Tasks to perform »
1. Which numbers in the essay about the self-published short stories below are written in digits? List every occurrence, including repeats.
2. Duplicate the essay about the self-published short stories between "Why am I doing" and "started reading them.", inclusive.

Supplied text »

++++++++++++++++++++

Why am I doing this? I’ve been shopping these stories around to magazines as I completed them over the past two years, but no takers. So I decided to self-publish them as a collection and make them available through this blog and through Amazon.com. Still no takers. Several of the stories then visited me in the middle of the night to tell me they were tired of sitting on a virtual bookshelf and gathering dust unread. One of them was carrying a picket sign that shouted, “Free the Short Story 10.” They said they were humiliated and frustrated and were calling on all the stories in the book to sit down in my bedroom until people started reading them.
On the third night of the sit-in, I arose from the dead (of night) and cajoled all 10 of the stories into the bathroom where we could talk without waking my wife, who was beginning to get quite testy about all the chattering going on (”I am a bestseller, NY Time Best Seller …. I should be a candidate for a National Book Award …. I mean, have you read Lydia Davis’ insipid latest … I don’t even care whether someone buys us, I just want to be read”).
“OK, chumps,” I said, “Whaddaya want me to do? I was in labor 20, 25 hours with each one of you and now you’re paying me back with this stuff.” Intrigue on the Acela Express had what I thought was, well, an intriguing suggestion: “Why not go on Oprah and announce that for a period of time you are giving us away, FREE, like that novelist did a couple of months ago. She gave away about a million books, then she sold about a million.” “Yeah,” The Waitress chimed in, “it created buzz, you buffoon.” The rest of the stories started chanting, “Yes, we buzz … Yes, we buzz.” I needed some sleep and so I gave in and said, “OK, OK, I’ll give it a try, but if Oprah goes for it and we decide to give you away, you’re on your own.”

++++++++++++++++++++

Data segment »
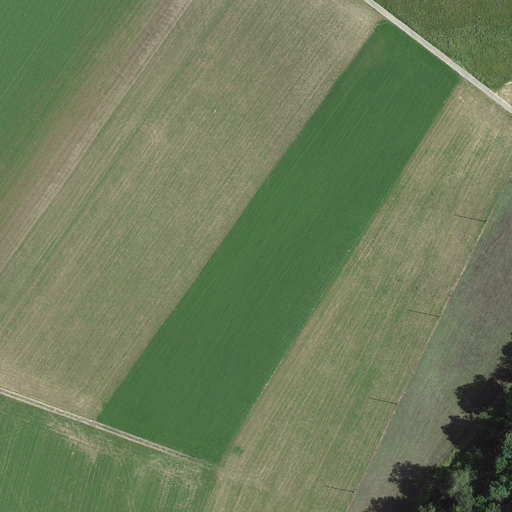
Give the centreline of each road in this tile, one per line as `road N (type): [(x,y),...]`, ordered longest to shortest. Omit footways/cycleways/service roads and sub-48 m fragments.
road 1 (track): [(0,391),(204,462)]
road 2 (track): [(365,0),(511,112)]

++++++++++++++++++++

Exercise results »
1.
- 10, on the picket sign ("Free the Short Story 10")
- 10, in "all 10 of the stories"
- 20, in "20, 25 hours"
- 25, in "20, 25 hours"

2.
Why am I doing this? I’ve been shopping these stories around to magazines as I completed them over the past two years, but no takers. So I decided to self-publish them as a collection and make them available through this blog and through Amazon.com. Still no takers. Several of the stories then visited me in the middle of the night to tell me they were tired of sitting on a virtual bookshelf and gathering dust unread. One of them was carrying a picket sign that shouted, “Free the Short Story 10.” They said they were humiliated and frustrated and were calling on all the stories in the book to sit down in my bedroom until people started reading them.